On the same day, Communications Minister Mustafa
Sanad ordered the issuance of a postal stamp commemorating the funeral, a
formal state gesture memorializing the late Iranian leader on official
government issue.
The scale of the turnout was itself the message.
Ihsan al-Awadi, director of the Iraqi Prime Minister’s Office and chair of the
committee overseeing the funeral, said preliminary unofficial estimates placed
attendance above 10 million across the two cities. The Popular Mobilization
Forces (PMF), a state-linked umbrella of predominantly Shiite armed factions,
put participation in Najaf alone at more than 3.8 million and said it had
deployed over 25,000 personnel along the route.

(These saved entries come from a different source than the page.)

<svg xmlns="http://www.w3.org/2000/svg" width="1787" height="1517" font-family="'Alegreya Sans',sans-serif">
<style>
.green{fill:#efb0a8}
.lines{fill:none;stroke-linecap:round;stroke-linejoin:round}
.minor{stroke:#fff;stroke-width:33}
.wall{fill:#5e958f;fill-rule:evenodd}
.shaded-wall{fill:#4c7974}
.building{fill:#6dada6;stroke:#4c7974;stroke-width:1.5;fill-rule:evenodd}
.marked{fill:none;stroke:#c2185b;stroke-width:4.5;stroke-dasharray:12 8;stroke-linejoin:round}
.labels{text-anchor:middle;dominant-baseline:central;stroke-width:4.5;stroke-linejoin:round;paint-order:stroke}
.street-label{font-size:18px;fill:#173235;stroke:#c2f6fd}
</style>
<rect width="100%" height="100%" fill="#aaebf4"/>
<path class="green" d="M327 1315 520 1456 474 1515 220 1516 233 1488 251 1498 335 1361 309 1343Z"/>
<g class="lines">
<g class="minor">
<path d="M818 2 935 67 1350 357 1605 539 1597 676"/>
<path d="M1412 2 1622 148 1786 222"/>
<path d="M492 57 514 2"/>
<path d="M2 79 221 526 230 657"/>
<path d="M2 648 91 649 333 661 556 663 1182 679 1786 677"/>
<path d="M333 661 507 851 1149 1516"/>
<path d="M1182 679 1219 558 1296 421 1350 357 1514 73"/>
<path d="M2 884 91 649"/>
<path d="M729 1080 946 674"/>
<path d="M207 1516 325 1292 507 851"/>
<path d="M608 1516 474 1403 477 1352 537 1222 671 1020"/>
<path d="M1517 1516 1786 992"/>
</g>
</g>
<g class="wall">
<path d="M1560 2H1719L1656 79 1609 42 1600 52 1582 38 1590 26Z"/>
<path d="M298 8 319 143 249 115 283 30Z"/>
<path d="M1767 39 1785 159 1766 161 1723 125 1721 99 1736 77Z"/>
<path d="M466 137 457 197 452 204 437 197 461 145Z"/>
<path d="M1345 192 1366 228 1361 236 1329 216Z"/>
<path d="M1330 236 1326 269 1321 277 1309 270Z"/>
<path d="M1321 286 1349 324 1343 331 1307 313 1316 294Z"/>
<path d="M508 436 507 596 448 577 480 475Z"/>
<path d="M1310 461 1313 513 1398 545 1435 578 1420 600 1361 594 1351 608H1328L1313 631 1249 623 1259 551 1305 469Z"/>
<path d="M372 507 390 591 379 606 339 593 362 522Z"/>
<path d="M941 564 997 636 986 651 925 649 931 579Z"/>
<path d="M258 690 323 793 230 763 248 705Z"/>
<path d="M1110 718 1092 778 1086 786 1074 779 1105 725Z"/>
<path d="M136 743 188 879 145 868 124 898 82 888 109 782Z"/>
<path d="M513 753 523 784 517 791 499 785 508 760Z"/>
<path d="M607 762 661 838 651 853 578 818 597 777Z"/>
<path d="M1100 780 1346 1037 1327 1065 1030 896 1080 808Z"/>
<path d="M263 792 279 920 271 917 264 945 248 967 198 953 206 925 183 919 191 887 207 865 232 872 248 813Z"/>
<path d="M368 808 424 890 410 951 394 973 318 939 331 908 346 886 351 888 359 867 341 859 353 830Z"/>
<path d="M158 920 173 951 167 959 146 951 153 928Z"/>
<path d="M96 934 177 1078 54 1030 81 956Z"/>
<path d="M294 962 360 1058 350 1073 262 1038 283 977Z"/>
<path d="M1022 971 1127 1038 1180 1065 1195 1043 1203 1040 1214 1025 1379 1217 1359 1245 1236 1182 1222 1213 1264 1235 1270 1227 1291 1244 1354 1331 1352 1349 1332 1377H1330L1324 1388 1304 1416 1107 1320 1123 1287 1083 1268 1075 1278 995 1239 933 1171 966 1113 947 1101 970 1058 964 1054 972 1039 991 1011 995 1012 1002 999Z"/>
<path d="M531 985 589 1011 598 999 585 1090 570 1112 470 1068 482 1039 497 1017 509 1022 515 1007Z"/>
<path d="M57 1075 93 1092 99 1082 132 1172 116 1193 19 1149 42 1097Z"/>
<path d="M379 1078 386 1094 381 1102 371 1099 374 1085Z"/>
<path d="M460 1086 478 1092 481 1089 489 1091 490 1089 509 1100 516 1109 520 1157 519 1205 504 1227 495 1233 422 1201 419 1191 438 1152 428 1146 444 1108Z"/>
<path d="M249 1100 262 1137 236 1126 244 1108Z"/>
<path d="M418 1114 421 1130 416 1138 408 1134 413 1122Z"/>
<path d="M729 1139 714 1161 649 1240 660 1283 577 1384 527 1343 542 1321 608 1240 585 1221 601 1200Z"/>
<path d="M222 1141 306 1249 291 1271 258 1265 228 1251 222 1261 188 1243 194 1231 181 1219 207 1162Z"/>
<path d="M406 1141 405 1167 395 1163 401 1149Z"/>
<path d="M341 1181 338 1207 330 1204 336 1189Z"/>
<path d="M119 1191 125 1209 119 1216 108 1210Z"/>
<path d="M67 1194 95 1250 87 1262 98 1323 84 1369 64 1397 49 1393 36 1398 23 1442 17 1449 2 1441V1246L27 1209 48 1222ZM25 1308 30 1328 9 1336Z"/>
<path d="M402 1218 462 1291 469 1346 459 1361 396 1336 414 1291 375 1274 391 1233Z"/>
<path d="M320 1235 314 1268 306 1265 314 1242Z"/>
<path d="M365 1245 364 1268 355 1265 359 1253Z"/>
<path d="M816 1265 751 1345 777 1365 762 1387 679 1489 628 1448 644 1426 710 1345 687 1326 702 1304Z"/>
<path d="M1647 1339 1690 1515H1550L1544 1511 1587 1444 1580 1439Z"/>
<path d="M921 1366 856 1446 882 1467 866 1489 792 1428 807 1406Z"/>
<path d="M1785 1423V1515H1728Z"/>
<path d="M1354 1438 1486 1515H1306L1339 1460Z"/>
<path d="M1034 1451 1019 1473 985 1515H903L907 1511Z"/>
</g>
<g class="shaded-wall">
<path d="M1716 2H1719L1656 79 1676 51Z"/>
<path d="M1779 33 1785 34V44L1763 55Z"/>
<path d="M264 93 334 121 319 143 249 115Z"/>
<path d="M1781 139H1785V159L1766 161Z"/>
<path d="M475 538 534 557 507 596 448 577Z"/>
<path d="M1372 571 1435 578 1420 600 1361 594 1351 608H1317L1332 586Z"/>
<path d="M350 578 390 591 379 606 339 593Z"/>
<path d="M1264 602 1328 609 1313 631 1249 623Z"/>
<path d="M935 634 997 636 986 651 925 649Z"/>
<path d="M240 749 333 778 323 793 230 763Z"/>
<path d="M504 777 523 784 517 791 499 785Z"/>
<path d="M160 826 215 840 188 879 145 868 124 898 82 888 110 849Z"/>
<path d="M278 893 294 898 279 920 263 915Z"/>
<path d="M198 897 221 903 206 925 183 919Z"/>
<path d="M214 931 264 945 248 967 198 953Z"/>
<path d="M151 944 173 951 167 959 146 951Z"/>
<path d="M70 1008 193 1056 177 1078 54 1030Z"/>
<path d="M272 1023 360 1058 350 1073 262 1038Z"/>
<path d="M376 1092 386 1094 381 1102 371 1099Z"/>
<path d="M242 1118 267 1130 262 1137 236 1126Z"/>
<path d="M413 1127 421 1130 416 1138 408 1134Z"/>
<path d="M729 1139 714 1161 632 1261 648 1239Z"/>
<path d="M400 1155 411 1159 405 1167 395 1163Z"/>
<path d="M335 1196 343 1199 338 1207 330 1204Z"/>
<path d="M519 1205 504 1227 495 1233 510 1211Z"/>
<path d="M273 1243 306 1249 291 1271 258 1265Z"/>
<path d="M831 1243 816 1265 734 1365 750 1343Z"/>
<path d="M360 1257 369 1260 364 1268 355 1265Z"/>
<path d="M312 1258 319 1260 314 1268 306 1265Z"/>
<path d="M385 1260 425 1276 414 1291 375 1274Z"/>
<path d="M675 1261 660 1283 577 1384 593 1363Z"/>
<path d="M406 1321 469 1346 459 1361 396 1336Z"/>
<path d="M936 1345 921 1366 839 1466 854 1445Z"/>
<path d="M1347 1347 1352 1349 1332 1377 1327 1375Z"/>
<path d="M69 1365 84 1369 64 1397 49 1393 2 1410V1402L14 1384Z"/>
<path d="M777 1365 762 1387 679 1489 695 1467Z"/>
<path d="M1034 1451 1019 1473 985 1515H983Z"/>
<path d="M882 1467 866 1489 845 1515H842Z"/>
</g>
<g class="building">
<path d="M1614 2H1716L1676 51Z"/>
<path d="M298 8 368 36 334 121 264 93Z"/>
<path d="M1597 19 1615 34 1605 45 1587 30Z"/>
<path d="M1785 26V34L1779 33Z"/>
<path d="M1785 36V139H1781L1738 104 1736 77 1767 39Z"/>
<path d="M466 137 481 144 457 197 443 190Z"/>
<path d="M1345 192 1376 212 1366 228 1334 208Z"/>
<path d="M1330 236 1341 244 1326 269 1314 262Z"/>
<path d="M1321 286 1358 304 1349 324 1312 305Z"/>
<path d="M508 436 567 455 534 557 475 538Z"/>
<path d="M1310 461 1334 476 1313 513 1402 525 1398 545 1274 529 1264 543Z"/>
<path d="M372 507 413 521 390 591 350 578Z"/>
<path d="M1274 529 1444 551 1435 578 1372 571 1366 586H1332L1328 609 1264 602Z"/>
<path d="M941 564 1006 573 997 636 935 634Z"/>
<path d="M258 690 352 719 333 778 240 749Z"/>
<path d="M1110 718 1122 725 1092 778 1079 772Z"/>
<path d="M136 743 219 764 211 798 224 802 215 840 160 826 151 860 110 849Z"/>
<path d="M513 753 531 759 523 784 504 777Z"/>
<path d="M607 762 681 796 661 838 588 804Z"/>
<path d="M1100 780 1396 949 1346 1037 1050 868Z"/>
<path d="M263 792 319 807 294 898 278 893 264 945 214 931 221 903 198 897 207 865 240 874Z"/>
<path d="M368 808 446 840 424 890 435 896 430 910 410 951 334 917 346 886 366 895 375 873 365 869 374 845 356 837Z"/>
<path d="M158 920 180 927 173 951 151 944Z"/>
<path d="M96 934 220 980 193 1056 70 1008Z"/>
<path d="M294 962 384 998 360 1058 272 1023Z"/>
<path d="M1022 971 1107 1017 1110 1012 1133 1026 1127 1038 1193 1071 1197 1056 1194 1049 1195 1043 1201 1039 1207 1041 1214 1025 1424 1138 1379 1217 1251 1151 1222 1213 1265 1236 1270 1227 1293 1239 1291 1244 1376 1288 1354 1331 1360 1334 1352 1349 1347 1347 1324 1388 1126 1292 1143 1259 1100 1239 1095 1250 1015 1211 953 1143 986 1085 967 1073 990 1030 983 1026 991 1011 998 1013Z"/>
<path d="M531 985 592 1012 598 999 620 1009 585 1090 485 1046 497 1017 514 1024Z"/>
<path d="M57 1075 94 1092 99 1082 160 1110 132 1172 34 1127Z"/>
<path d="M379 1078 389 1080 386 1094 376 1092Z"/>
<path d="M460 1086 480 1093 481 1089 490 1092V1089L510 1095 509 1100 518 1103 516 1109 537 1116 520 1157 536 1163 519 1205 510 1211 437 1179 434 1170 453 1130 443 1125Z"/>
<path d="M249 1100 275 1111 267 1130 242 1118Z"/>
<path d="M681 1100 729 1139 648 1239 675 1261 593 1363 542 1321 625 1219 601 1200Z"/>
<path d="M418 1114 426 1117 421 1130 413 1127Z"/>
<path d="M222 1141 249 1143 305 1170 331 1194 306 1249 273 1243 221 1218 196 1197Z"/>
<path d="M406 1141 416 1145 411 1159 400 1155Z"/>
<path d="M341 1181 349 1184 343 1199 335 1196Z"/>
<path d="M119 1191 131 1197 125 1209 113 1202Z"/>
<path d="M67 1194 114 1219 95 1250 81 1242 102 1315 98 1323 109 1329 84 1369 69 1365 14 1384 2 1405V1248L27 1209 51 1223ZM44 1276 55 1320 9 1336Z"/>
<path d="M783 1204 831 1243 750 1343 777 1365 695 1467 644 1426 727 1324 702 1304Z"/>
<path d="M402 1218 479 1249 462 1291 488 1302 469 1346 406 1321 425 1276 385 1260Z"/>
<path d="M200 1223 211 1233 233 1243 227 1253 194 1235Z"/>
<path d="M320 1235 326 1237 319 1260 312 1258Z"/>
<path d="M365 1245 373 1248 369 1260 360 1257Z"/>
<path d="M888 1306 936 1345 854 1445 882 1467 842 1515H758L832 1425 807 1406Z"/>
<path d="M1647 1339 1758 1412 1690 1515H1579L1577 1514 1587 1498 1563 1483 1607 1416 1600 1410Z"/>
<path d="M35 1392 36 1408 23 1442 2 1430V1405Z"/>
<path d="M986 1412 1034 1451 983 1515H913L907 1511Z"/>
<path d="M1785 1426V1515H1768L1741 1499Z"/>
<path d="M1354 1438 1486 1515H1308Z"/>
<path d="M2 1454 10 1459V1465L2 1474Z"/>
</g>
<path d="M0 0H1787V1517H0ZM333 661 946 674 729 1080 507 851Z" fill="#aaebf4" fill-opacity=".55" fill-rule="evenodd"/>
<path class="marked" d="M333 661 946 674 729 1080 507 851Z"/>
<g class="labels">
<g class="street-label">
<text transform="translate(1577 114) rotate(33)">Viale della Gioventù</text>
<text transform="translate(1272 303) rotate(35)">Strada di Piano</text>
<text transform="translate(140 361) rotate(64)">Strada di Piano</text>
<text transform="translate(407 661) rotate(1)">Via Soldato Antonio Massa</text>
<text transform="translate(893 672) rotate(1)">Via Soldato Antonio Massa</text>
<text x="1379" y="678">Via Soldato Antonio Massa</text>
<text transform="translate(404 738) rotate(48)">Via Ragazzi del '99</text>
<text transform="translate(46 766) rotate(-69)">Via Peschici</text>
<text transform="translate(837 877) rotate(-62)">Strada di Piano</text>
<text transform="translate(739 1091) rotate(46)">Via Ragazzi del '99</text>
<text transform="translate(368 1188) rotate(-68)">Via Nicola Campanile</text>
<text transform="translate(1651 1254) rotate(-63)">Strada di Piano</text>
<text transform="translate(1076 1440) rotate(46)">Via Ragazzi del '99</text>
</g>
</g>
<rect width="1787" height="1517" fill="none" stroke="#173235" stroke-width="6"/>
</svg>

Iran’s supreme leader holds both religious and
political authority, which made the funeral a significant political event as
much as a religious one, said Kadhim Yawar, a researcher specializing in Iraqi
and regional strategic affairs. Staging the ceremonies in Najaf and Karbala,
two of Shiite Islam’s holiest cities, was intended to show that “Iran
continues to enjoy support among Shiite communities across the region,”
sending a message to the United States, Europe, Gulf states and regional audiences,
he said.
Yawar added that the choice of the two cities
was critical to generating the turnout, given their religious standing and the
millions of pilgrims they draw each year, and argued that comparable crowds
could not have been produced elsewhere in Iraq. He also noted that images of
the crowds served a domestic purpose, “reinforcing the Iranian government’s
narrative of public unity during a period of heightened regional tension, and
said there was no precedent in Sunni or Shiite jurisprudence for funeral
ceremonies of this scale held months after a death.
The breadth of official Iraqi attendance
projected cross-sectarian reach, drawing former Prime Ministers Mohammed Shia
al-Sudani and Nouri al-Maliki, leader of the State of Law coalition, alongside
Ammar al-Hakim, leader of the al-Hikma Movement, a Shiite political party, and
Mohamed al-Halbousi, a Sunni former speaker of parliament. Yet the government
also set limits: it barred senior commanders of Iran’s Islamic Revolutionary
Guard Corps (IRGC), including Quds Force commander Esmail Qaani, from the
official ceremonies and confined the official program to Najaf and Karbala.
Grand Ayatollah Ali al-Sistani, Iraq’s highest
Shiite religious authority, was absent due to health concerns. His
representative, Sheikh Abdul Mahdi al-Karbalaei, led the prayers in Karbala,
while his Baghdad representative had earlier encouraged followers to attend as
a gesture of “respect for a leading religious figure” rather than an expression
of political alignment with Tehran.
According to Mohammed al-Talqani, an Islamic
researcher, the ceremonies carried two principal messages: that Khamenei
embodied both political leadership and religious authority, and that the
turnout was meant to demonstrate continued public backing for Iran’s leadership
despite pressure from the United States, days before Ali al-Zaidi is scheduled
to travel to Washington, his first visit as prime minister.